Persistence is not always easy, yet it’s not particularly complicated either.  You’ve made the effort before, so it’s really not such a big deal to go ahead  and make it again.

Do that often enough, and your actions take on great power and effectiveness.  Do that often enough, and achievement is yours.

— Ralph Marston

Read more: http://greatday.com/motivate/index.html#ixzz2gYrdFvyW

I broke my AF streak at 24 days this time and I’m still not back to day 1. I have been having drinks daily – in moderation at the end of very full and productive days. It of course brings to question all my earlier promises and statements about “I don’t drink” and the reality I have to face that I’m not sure I can quit forever. I’m not even sure I can even do the infamous 100 day challenge. I know at one point I will get there as Belle put it because it’s on my list of things to do in life – go for a longer period of sobriety, but I guess I’m not there just yet. I will not give up though and I will persist and keep taking actions to improve myself. My ultimate goal is to live a healthy and happy life. What this picture will look like is still being developed.

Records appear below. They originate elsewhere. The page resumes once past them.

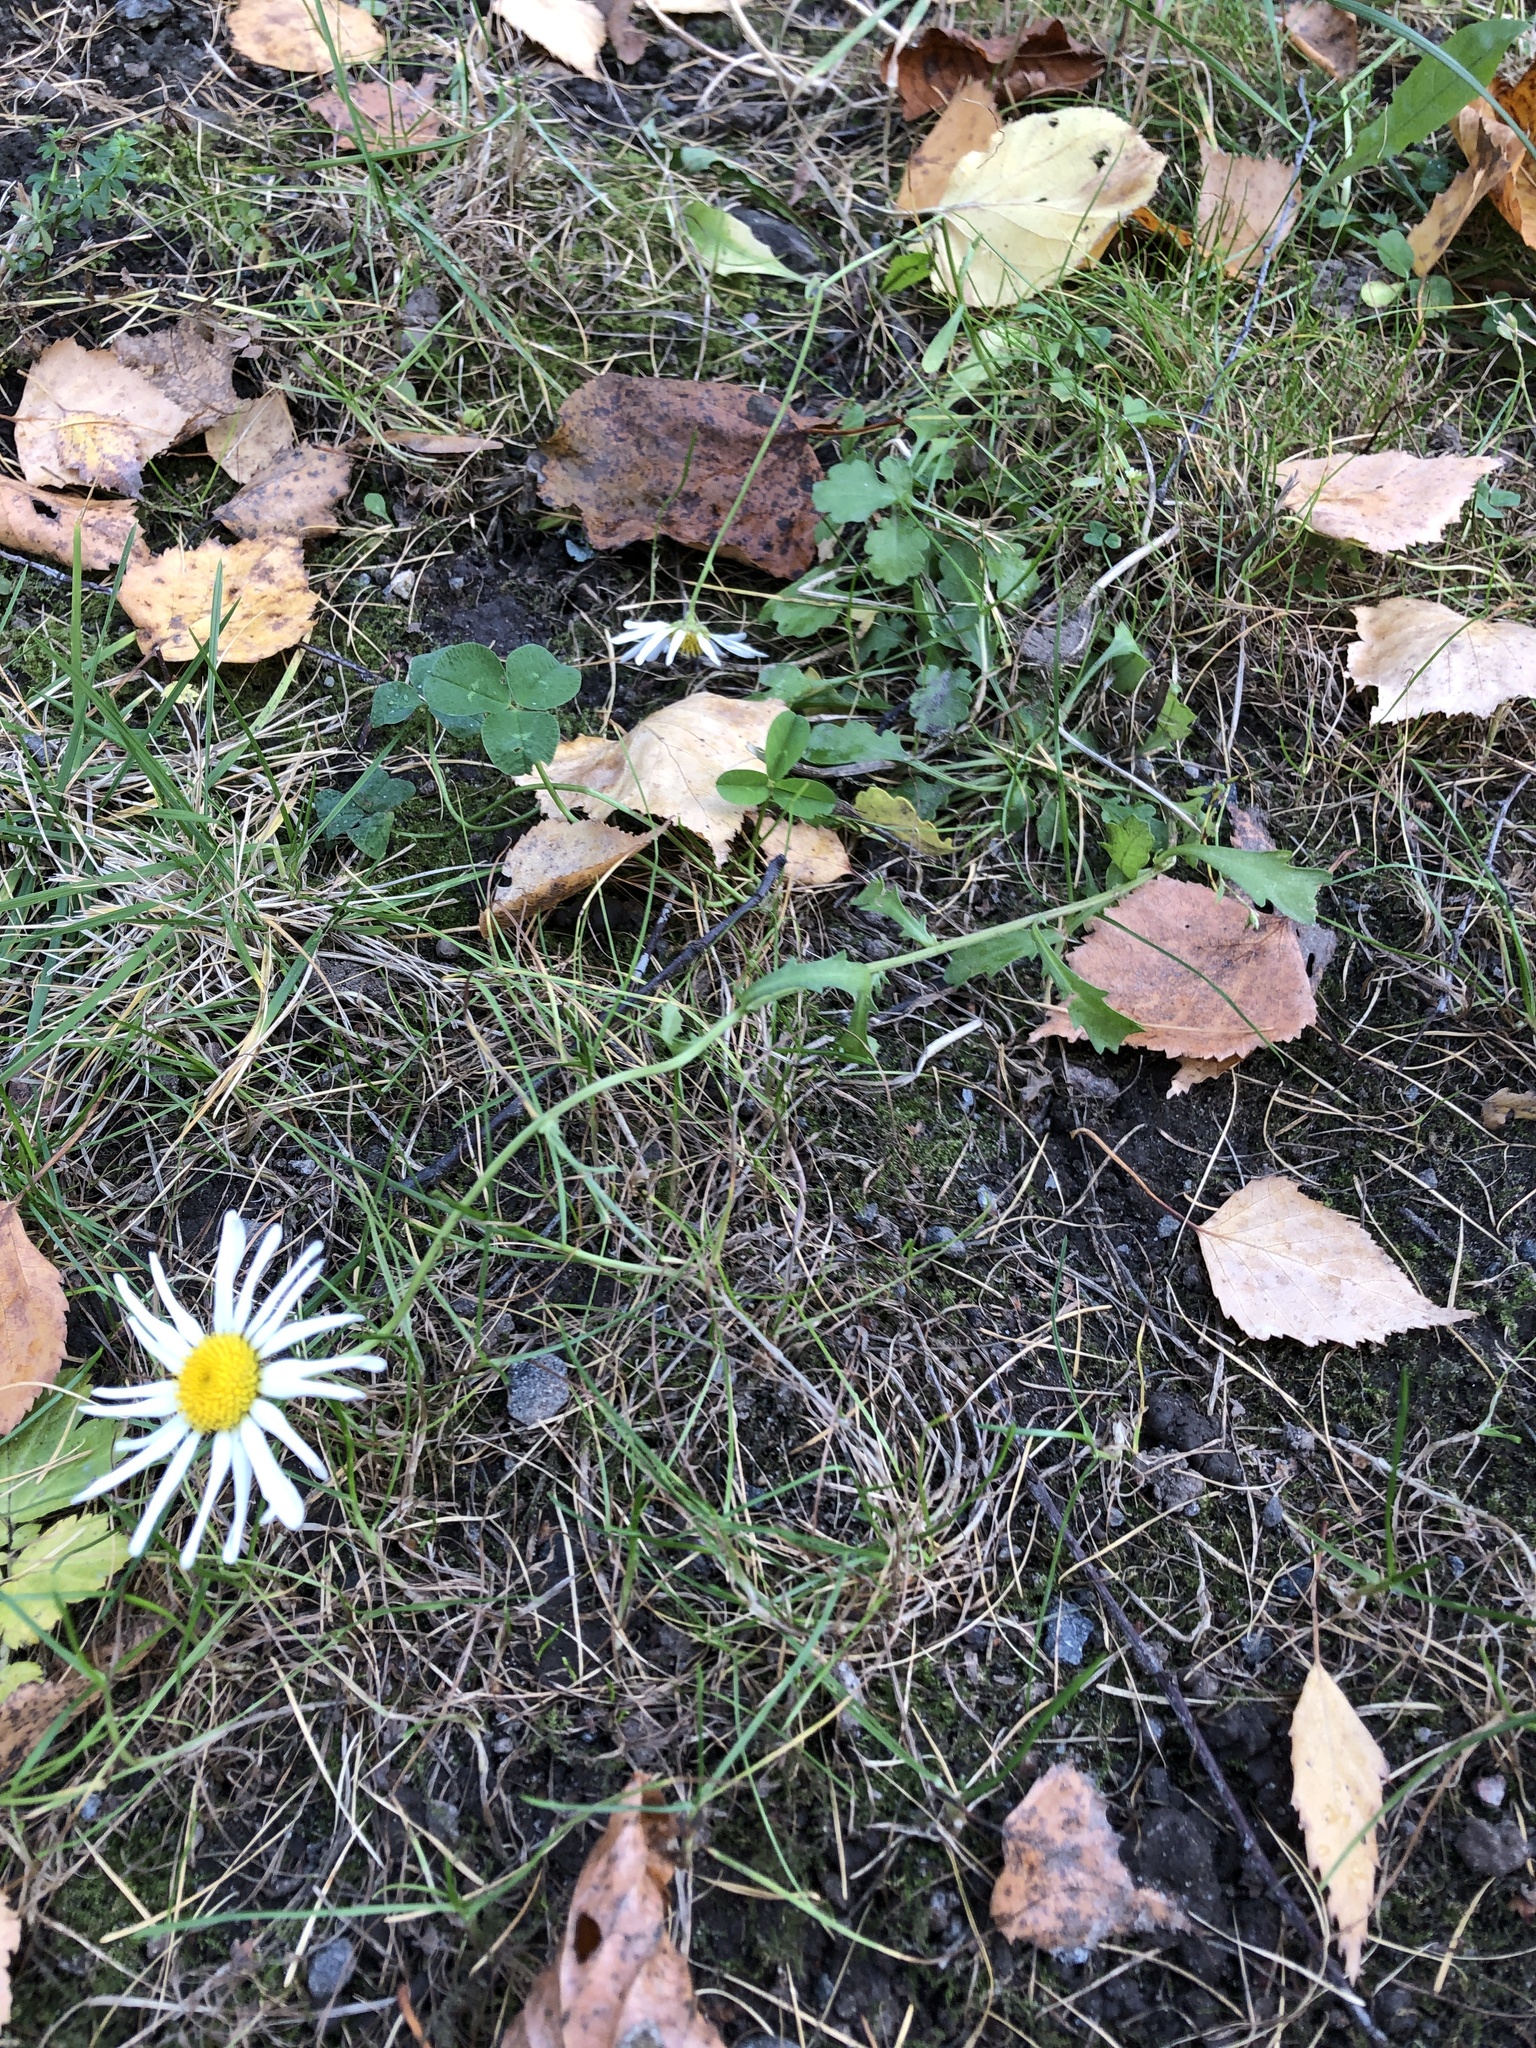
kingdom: Plantae
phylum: Tracheophyta
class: Magnoliopsida
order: Asterales
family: Asteraceae
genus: Leucanthemum
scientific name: Leucanthemum vulgare
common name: Oxeye daisy
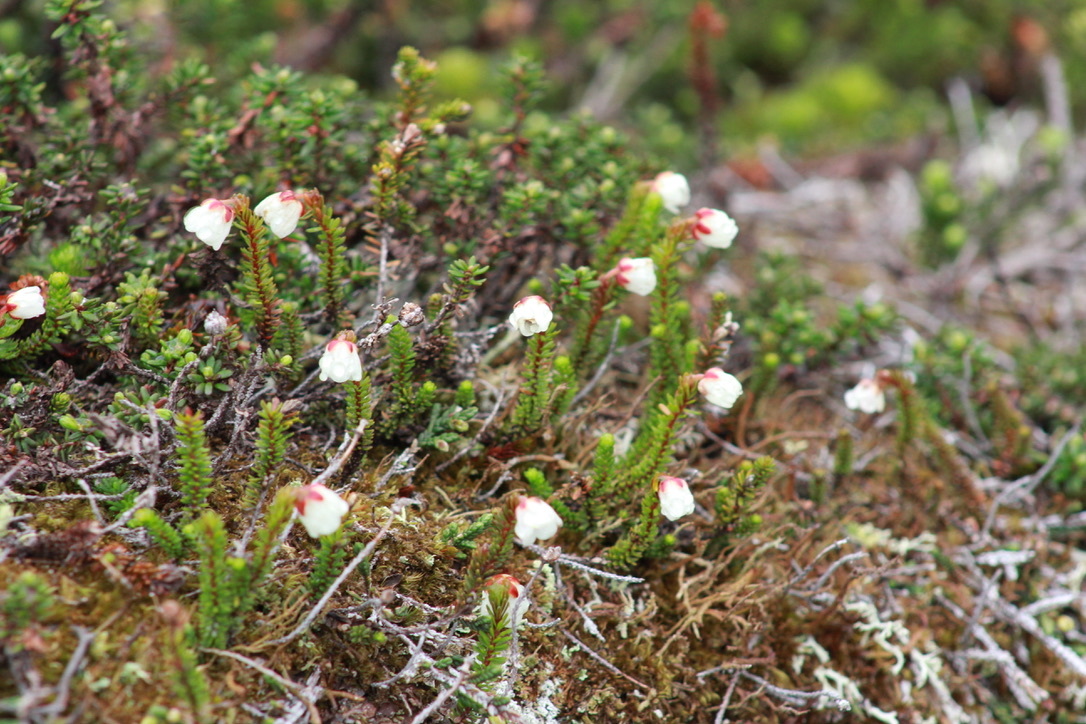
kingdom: Plantae
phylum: Tracheophyta
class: Magnoliopsida
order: Ericales
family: Ericaceae
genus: Harrimanella
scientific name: Harrimanella stelleriana
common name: Alaska bell heather
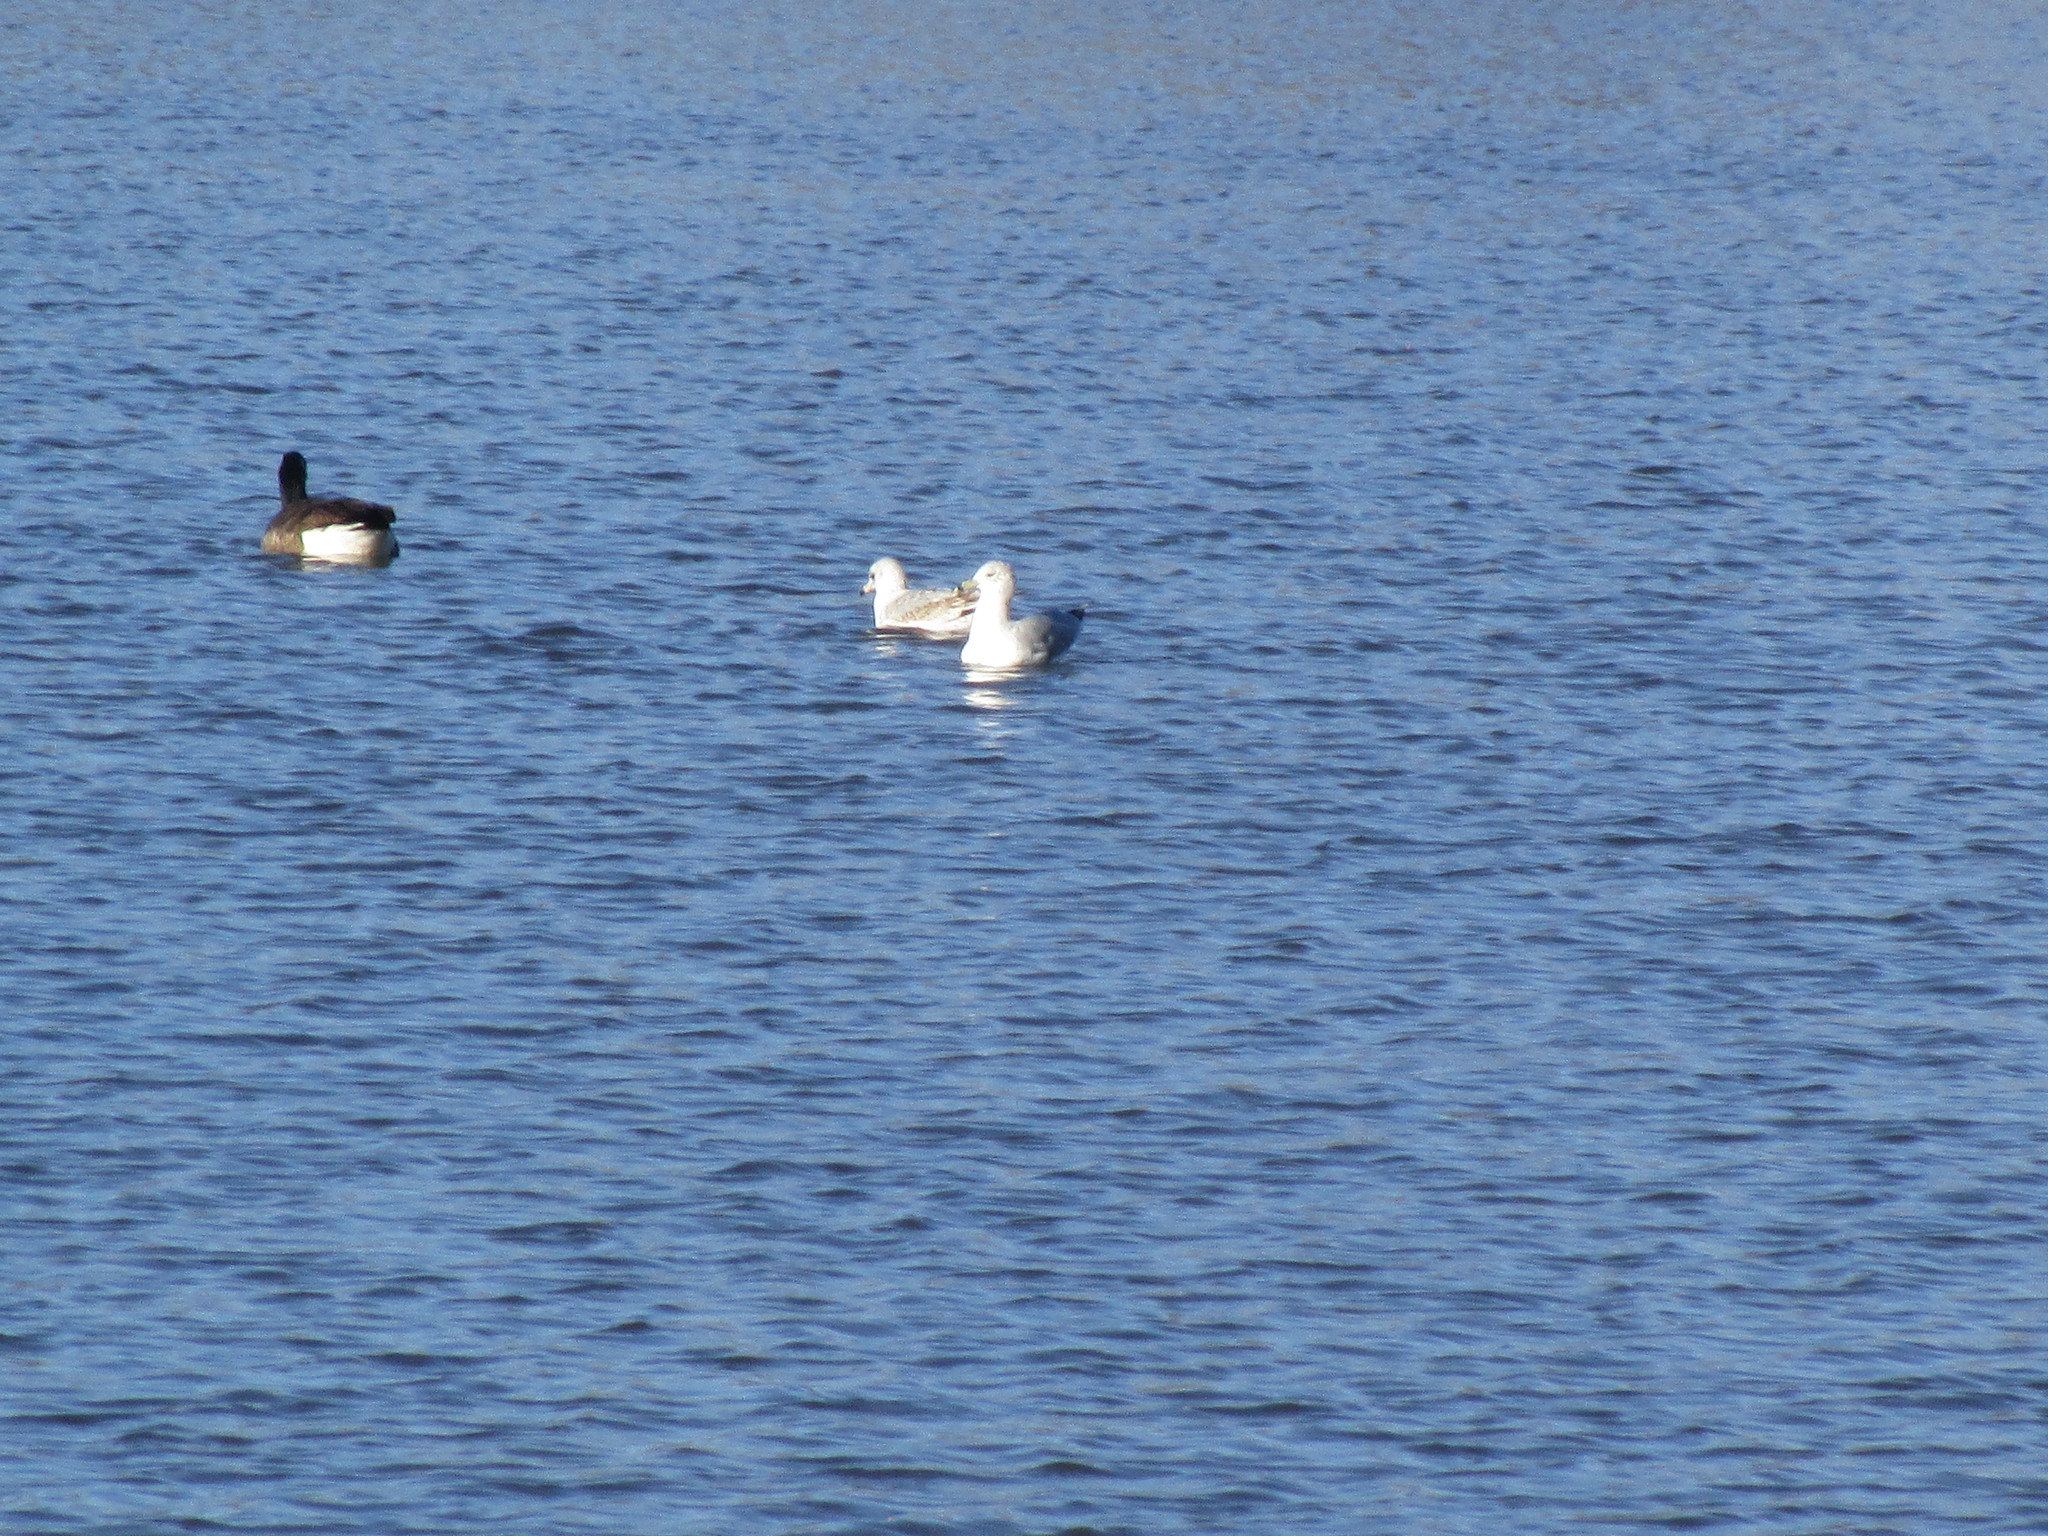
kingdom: Animalia
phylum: Chordata
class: Aves
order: Anseriformes
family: Anatidae
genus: Branta
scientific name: Branta canadensis
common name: Canada goose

Now that I’m into my fresh new space – my reality is I’m tired and still not settled in and I have to give myself a bit of a breather/break. My personal life challenges keep coming hard and fast – with kids who are refusing to go to school or getting suspended. My close friend who just learned her 18 month old daughter has leukemia. SHIT happens and I know this is NOT an excuse to drink by any means. I know it means if nothing else I have to be that much more present and I believe that I am. I am also acknowledging my need for some down time. I know that the down time doesn’t have to involve alcohol and I’ll get back to my AF streaking soon… Persistence is key! For those who are like me… don’t despair, don’t give up and keep fighting!! I’m not perfect, but I’m honest about where I am at on this journey. I may receive some judgement from those who don’t truly understand but that’s their judgement. What other people think of me is none of MY business. I’m doing this for ME and no one else. My blogging is my therapy and I share openly about what’s going on in my head so I can live well outside of my head.